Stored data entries
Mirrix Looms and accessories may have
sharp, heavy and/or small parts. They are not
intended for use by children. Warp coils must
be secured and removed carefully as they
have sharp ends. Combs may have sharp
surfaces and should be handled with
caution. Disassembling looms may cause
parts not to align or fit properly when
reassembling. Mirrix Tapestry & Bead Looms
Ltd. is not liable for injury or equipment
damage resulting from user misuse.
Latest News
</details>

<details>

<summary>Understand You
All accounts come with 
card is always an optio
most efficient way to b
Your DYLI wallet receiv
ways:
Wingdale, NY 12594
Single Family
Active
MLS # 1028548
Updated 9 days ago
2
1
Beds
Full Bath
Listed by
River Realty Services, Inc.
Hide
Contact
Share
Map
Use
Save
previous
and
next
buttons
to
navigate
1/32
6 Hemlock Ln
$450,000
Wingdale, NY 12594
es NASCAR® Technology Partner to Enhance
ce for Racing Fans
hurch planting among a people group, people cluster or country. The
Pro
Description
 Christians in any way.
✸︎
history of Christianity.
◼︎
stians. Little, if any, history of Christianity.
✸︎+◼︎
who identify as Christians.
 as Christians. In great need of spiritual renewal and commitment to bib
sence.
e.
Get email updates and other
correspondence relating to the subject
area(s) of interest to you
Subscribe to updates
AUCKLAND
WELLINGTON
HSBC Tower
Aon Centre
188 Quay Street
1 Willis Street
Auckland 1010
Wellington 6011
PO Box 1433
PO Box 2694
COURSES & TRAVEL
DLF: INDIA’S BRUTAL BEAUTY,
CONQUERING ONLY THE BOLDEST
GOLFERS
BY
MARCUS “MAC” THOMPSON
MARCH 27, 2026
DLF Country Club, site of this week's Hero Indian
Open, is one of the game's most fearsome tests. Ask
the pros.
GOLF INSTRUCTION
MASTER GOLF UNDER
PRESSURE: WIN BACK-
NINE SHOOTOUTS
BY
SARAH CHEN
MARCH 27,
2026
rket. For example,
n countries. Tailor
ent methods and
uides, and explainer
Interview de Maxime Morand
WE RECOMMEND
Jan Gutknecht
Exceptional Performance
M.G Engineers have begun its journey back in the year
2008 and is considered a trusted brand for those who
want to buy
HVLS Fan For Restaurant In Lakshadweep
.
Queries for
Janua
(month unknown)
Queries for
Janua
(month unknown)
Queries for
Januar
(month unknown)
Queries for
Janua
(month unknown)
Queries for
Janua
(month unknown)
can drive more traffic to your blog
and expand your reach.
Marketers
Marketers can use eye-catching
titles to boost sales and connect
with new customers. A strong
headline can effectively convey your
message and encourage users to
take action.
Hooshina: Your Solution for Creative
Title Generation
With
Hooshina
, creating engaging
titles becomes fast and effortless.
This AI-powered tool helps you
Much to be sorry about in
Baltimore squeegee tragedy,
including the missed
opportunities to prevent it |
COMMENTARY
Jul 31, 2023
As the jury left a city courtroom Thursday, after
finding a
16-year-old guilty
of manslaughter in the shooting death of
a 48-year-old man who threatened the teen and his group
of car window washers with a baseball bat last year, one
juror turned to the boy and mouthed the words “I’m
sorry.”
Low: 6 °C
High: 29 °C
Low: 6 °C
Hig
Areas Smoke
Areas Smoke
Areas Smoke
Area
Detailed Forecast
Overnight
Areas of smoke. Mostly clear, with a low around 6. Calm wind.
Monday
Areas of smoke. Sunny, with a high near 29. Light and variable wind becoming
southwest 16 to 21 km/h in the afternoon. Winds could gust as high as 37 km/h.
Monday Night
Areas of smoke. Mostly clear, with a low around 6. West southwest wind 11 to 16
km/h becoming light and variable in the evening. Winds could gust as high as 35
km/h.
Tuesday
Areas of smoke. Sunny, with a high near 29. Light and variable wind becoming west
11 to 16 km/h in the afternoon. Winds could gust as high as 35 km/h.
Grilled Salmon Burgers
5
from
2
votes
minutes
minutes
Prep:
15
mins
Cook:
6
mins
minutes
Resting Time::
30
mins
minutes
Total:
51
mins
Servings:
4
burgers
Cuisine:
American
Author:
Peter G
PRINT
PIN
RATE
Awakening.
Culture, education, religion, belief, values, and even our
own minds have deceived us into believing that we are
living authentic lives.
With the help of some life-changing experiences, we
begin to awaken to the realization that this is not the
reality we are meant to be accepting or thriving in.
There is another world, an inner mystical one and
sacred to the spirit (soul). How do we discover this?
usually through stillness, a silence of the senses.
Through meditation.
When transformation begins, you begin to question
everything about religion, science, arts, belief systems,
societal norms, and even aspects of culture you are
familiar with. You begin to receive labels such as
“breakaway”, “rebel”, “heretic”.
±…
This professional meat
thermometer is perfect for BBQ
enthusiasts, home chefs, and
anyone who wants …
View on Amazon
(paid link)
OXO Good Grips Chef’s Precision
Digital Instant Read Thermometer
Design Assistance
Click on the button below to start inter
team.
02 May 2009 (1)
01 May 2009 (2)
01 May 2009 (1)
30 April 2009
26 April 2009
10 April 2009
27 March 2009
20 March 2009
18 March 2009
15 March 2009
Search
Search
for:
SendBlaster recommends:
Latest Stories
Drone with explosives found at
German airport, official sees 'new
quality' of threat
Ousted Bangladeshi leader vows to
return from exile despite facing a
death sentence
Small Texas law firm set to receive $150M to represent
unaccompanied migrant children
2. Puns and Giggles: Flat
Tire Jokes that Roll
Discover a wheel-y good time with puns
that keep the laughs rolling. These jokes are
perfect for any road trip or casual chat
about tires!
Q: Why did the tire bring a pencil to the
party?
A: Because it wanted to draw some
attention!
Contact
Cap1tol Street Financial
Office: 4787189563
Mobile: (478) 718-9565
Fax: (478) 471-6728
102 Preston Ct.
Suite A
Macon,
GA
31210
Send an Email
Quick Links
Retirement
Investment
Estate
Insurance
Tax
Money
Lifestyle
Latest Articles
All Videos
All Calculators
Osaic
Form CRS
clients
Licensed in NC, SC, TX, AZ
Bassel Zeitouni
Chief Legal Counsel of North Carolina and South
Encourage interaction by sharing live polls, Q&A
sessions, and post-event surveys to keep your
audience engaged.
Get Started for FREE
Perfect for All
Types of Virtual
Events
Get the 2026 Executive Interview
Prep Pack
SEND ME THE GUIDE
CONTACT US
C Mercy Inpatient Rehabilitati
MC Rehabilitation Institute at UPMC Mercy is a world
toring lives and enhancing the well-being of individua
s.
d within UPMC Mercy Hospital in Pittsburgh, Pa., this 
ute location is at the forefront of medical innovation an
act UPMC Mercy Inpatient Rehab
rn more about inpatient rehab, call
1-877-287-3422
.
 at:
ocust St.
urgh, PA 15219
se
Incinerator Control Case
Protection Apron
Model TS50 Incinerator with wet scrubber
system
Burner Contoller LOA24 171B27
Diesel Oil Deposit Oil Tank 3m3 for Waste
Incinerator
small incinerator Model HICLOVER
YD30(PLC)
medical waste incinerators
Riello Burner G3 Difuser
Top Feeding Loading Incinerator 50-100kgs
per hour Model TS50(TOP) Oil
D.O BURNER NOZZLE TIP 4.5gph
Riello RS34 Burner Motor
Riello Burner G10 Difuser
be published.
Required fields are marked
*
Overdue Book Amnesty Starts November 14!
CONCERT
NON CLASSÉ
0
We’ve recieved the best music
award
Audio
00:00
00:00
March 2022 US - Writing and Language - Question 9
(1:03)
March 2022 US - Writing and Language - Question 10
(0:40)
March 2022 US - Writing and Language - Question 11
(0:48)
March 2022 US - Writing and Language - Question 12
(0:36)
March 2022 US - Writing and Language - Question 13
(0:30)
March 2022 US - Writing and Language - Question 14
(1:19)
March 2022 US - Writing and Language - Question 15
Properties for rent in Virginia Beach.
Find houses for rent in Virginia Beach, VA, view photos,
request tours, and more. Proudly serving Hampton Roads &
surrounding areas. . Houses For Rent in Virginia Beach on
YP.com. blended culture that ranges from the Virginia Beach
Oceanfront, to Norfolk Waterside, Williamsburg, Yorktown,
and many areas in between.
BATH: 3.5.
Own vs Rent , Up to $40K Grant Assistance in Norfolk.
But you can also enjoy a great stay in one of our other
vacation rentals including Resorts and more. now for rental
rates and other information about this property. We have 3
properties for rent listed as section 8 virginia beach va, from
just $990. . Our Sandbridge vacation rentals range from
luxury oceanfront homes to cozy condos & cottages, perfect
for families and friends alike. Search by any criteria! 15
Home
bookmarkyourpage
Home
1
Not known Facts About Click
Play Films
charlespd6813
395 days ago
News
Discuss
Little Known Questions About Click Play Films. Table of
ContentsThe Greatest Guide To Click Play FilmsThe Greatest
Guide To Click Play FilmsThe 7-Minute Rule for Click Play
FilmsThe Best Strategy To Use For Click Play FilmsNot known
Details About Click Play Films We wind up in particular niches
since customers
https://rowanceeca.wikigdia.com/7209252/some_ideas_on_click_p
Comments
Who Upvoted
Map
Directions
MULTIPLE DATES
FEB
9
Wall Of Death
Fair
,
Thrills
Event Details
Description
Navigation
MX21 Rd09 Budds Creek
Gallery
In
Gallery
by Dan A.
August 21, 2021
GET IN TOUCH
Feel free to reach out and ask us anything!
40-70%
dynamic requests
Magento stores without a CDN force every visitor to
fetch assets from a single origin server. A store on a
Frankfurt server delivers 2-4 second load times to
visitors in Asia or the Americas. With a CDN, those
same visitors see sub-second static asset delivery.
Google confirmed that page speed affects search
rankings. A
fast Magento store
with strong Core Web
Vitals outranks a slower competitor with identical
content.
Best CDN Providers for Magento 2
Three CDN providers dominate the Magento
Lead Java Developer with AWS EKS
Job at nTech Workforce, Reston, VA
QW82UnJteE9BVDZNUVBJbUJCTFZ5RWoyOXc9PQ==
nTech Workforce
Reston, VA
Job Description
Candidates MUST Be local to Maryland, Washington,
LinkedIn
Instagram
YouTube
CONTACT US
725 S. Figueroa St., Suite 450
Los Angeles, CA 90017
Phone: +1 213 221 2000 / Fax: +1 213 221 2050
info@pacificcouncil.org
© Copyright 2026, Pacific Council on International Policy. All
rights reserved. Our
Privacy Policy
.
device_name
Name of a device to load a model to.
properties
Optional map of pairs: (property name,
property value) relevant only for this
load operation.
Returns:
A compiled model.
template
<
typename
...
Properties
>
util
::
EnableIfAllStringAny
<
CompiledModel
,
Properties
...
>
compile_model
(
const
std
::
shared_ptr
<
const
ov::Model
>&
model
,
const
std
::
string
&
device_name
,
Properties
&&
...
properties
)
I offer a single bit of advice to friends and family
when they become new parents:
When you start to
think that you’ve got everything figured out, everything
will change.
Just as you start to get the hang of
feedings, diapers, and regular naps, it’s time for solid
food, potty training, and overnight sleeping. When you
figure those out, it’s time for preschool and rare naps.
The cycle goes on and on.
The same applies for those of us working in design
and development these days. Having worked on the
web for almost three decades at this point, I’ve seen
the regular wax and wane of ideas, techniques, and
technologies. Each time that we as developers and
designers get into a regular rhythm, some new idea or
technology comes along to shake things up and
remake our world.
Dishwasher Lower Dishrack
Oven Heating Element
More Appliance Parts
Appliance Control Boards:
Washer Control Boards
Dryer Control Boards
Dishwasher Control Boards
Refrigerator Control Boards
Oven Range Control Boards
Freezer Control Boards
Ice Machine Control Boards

## WHAT YOU NEED TO DO
Return the entries exactly through the "Ltd. is not liable for injury or equipment" line.

## YOUR SOLUTION
Mirrix Looms and accessories may have
sharp, heavy and/or small parts. They are not
intended for use by children. Warp coils must
be secured and removed carefully as they
have sharp ends. Combs may have sharp
surfaces and should be handled with
caution. Disassembling looms may cause
parts not to align or fit properly when
reassembling. Mirrix Tapestry & Bead Looms
Ltd. is not liable for injury or equipment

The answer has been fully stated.